An interesting way of reframing this ongoing debate, thank you for your thoughts on this topic. I have been very interested in this tension between explicit instruction and self directed discovery learning lately, which I have recently touched on in a recent article of mine. Would be very curious to hear your take on it. Hope you don't mind me attacking a link here: https://samuelkammin.substack.com/p/the-upper-limit-hypothesis-and-the. My intention with this article was to focus more on the self directed education approach within the context of the microschool movement. Thank you again

Bill McCallum's avatar

Thanks, I read your article. It made me think about the difference between self-directed and unguided. At the Free Spirits school you described it seems that guidance was still available to the students if they chose to study a particular topic. I have a friend who sent his kids to an alternative school where students were free to choose what to study, and I think it worked out well for them. That said, I don't think conventional schools are unnatural. Like other human institutions they are the results of thousands of years of cultural evolution. That doesn't mean we shouldn't try to change them, but it does mean they are hard to change!

Notes on Schools's avatar

Thank you very much for getting back and for your useful feedback. These are all completely valid objections, particularly on the criticism that mainstream education is unnatural.
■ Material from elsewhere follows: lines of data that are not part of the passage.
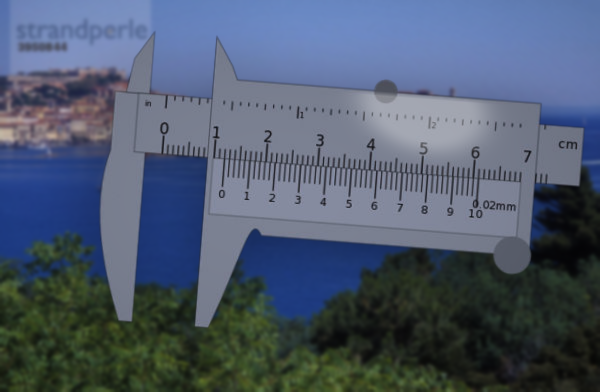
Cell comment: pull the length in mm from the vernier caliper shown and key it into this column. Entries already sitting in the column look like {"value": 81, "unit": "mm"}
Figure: {"value": 12.0, "unit": "mm"}
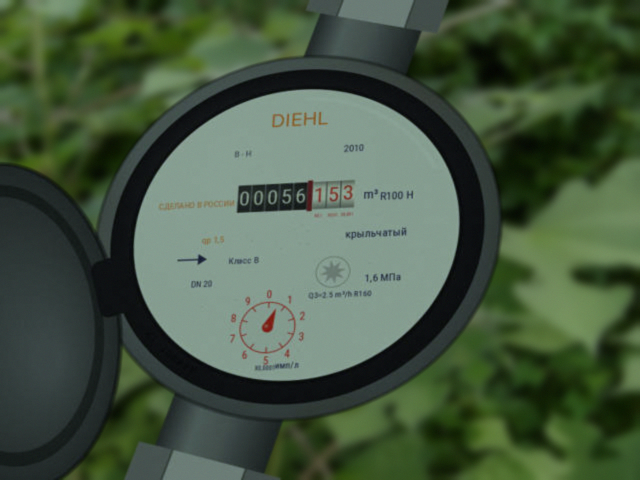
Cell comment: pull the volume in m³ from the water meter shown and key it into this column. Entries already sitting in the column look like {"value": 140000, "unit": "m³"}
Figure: {"value": 56.1530, "unit": "m³"}
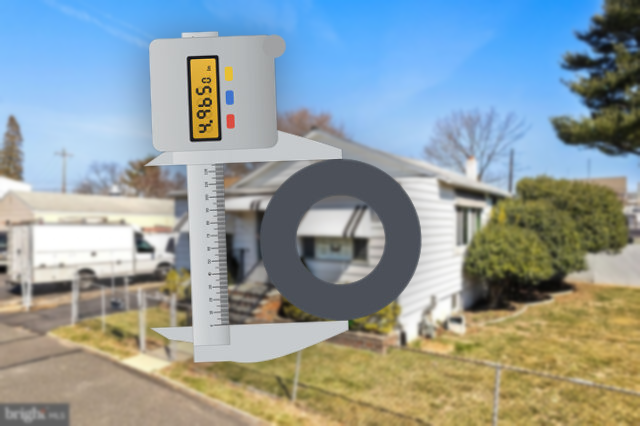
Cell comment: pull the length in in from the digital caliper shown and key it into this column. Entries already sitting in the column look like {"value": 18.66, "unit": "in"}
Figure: {"value": 4.9650, "unit": "in"}
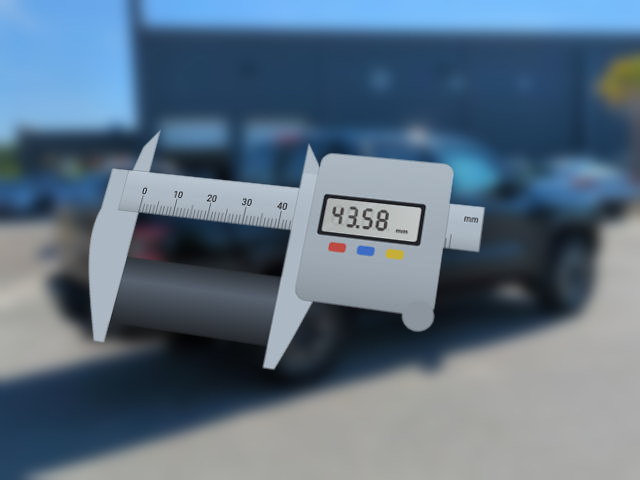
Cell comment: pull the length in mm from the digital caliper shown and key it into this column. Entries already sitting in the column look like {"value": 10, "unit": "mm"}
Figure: {"value": 43.58, "unit": "mm"}
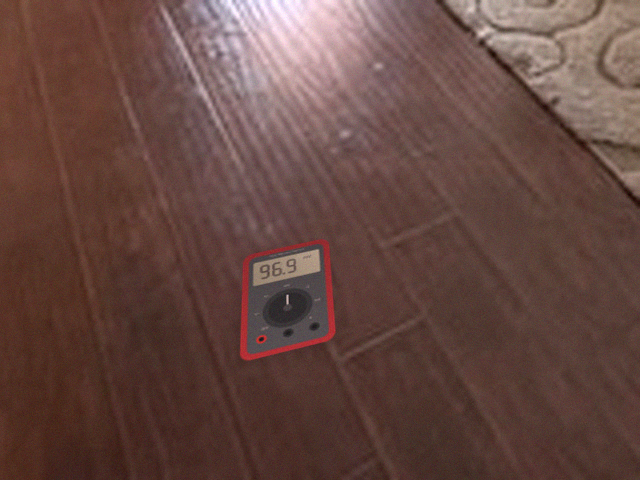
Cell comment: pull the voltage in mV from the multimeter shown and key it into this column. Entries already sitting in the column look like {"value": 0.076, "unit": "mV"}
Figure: {"value": 96.9, "unit": "mV"}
This is where I was keen to present some of these counter points at the end of the article, but I hope to continue exploring these criticisms moving forward, perhaps in a future discussion.

Despite this, it’s worth noting that Free Spirits does offer more structured 1-1 support in areas like maths and English, which can provide those more traditional, scaffolded experiences of progress when needed. So you are absolutely correct with assuming that Free spirits does offer more guided support at times. However, these tuition sessions are more of an optional extra and not offered to all the children.
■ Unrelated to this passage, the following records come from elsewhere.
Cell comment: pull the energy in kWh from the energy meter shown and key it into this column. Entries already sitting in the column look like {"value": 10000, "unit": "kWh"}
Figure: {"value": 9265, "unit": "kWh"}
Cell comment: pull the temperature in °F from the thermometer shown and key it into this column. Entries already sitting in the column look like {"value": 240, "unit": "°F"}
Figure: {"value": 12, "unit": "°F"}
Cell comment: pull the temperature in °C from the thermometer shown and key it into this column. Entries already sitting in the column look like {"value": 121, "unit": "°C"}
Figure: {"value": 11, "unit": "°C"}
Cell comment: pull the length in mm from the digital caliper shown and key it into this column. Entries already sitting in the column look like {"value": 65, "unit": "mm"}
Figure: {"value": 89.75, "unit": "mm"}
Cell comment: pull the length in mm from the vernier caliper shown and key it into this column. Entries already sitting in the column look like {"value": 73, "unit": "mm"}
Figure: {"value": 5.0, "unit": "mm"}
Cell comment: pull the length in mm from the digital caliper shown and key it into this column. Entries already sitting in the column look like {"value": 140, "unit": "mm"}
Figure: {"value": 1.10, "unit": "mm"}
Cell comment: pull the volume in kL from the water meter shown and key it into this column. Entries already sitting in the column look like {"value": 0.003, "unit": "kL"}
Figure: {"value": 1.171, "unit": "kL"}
Thank you again for your feedback, and I look forward to exploring the topic more in the future.

Kristen Smith's avatar

I appreciate the distinction between teachers telling students explanations versus guiding students to explain concepts or solution paths themselves. It’s not surprising to me that teachers just telling explanations doesn’t perform well in the research because students are passive listeners. I think the interesting follow up, though, is how teachers maximize the student discussion. I have tried to explore this in my book in terms of the types of questions teachers ask when debriefing a task, but as a coach I’ve always found this to be the piece teachers struggle with most and I would imagine that how we engage students in these types of discussions matters for learning outcomes.

Steve Trenfield's avatar

Worked examples rating highly is unsurprising too! But I’m shocked at how infrequently I see this instructional move among primarily direct instruction math teachers. I love working examples with students (either after they have grappled with a concept, or just for procedures that are unintuitive). They get to hear my thought process, and I try to show several methods on the same problem.

Jolie Elder's avatar

“Rather, the quality of instruction is a function of teachers’ knowledge and use of mathematical content, teachers’ attention to and handling of students, and students’ engagement in and use of mathematical tasks.” Good teaching is a social skill. When teachers know their students, teachers accurately evaluate when to guide, which hints to give to which students, or how much time to let a student struggle before assisting. I am wondering how much guided discovery works because the student and teacher are directly engaged with each other? How much does the student-teacher ratio affect this?

Bill McCallum's avatar

I would bet that engagement and student-teacher ratio are important variables here!